* _WORK REQUIRED_:
Repeat the records below exactly, line for line.

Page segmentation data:
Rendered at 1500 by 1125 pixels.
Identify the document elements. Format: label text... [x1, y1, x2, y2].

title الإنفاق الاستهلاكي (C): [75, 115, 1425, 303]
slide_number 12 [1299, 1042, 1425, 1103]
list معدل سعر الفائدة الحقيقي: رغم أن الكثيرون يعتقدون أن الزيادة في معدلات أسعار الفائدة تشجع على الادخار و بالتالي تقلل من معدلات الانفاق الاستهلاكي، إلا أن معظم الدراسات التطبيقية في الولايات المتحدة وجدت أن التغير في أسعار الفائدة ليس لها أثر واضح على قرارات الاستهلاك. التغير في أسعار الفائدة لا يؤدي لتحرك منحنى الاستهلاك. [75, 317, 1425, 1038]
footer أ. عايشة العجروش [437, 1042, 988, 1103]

* _FINISHED TASK_:
Rendered at 1500 by 1125 pixels.
Identify the document elements. Format: label text... [x1, y1, x2, y2].

title الإنفاق الاستهلاكي (C): [75, 115, 1425, 303]
slide_number 12 [1299, 1042, 1425, 1103]
list معدل سعر الفائدة الحقيقي: رغم أن الكثيرون يعتقدون أن الزيادة في معدلات أسعار الفائدة تشجع على الادخار و بالتالي تقلل من معدلات الانفاق الاستهلاكي، إلا أن معظم الدراسات التطبيقية في الولايات المتحدة وجدت أن التغير في أسعار الفائدة ليس لها أثر واضح على قرارات الاستهلاك. التغير في أسعار الفائدة لا يؤدي لتحرك منحنى الاستهلاك. [75, 317, 1425, 1038]
footer أ. عايشة العجروش [437, 1042, 988, 1103]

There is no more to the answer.